For PlayAI, which was based by entrepreneurs from the Center East and North Africa area, the inclusion of Arabic language capabilities was notably significant.
“As MENA founders, we all know the area is closely investing in AI capabilities and infrastructure as inflected in investments like Groq, but additionally world-leading adoption,” mentioned Felfel. “Arabic is a worldwide enterprise language and one which we grew up talking, so it was a pure alternative as certainly one of our core languages.”
The businesses have made the Dialog know-how accessible by way of GroqCloud’s tiered service mannequin, which incorporates each free and paid choices. This method permits builders to experiment with the know-how earlier than committing to bigger implementations.
“GroqCloud provides each free and paid plans. Anybody can create an account and create an API code free of charge,” Andrews defined. “Our paid Developer Tier is self-serve, which means anybody with a bank card can join themselves.”

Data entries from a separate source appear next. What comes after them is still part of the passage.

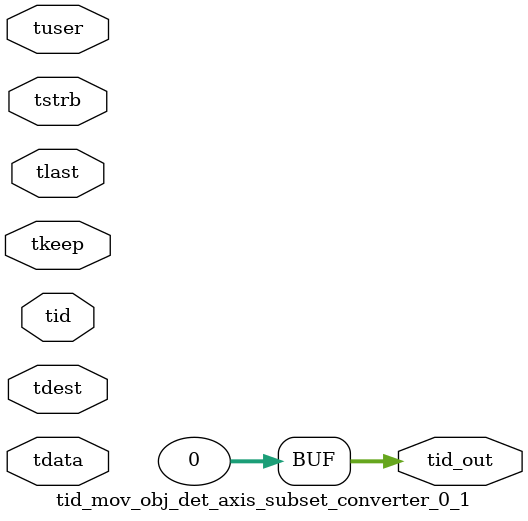
<source format=v>


`timescale 1ps/1ps

module tid_mov_obj_det_axis_subset_converter_0_1 #
(
parameter C_S_AXIS_TID_WIDTH   = 1,
parameter C_S_AXIS_TUSER_WIDTH = 0,
parameter C_S_AXIS_TDATA_WIDTH = 0,
parameter C_S_AXIS_TDEST_WIDTH = 0,
parameter C_M_AXIS_TID_WIDTH   = 32
)
(
input  [(C_S_AXIS_TID_WIDTH   == 0 ? 1 : C_S_AXIS_TID_WIDTH)-1:0       ] tid,
input  [(C_S_AXIS_TDATA_WIDTH == 0 ? 1 : C_S_AXIS_TDATA_WIDTH)-1:0     ] tdata,
input  [(C_S_AXIS_TUSER_WIDTH == 0 ? 1 : C_S_AXIS_TUSER_WIDTH)-1:0     ] tuser,
input  [(C_S_AXIS_TDEST_WIDTH == 0 ? 1 : C_S_AXIS_TDEST_WIDTH)-1:0     ] tdest,
input  [(C_S_AXIS_TDATA_WIDTH/8)-1:0 ] tkeep,
input  [(C_S_AXIS_TDATA_WIDTH/8)-1:0 ] tstrb,
input                                                                    tlast,
output [(C_M_AXIS_TID_WIDTH   == 0 ? 1 : C_M_AXIS_TID_WIDTH)-1:0       ] tid_out
);

assign tid_out = {1'b0};

endmodule


</source>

As voice turns into an more and more necessary interface for AI programs, this partnership positions each corporations to capitalize on the rising demand for extra pure and responsive conversational experiences. By addressing the technical challenges of latency and pure speech patterns, Groq and PlayAI could have eliminated vital obstacles to wider adoption of voice AI in enterprise settings.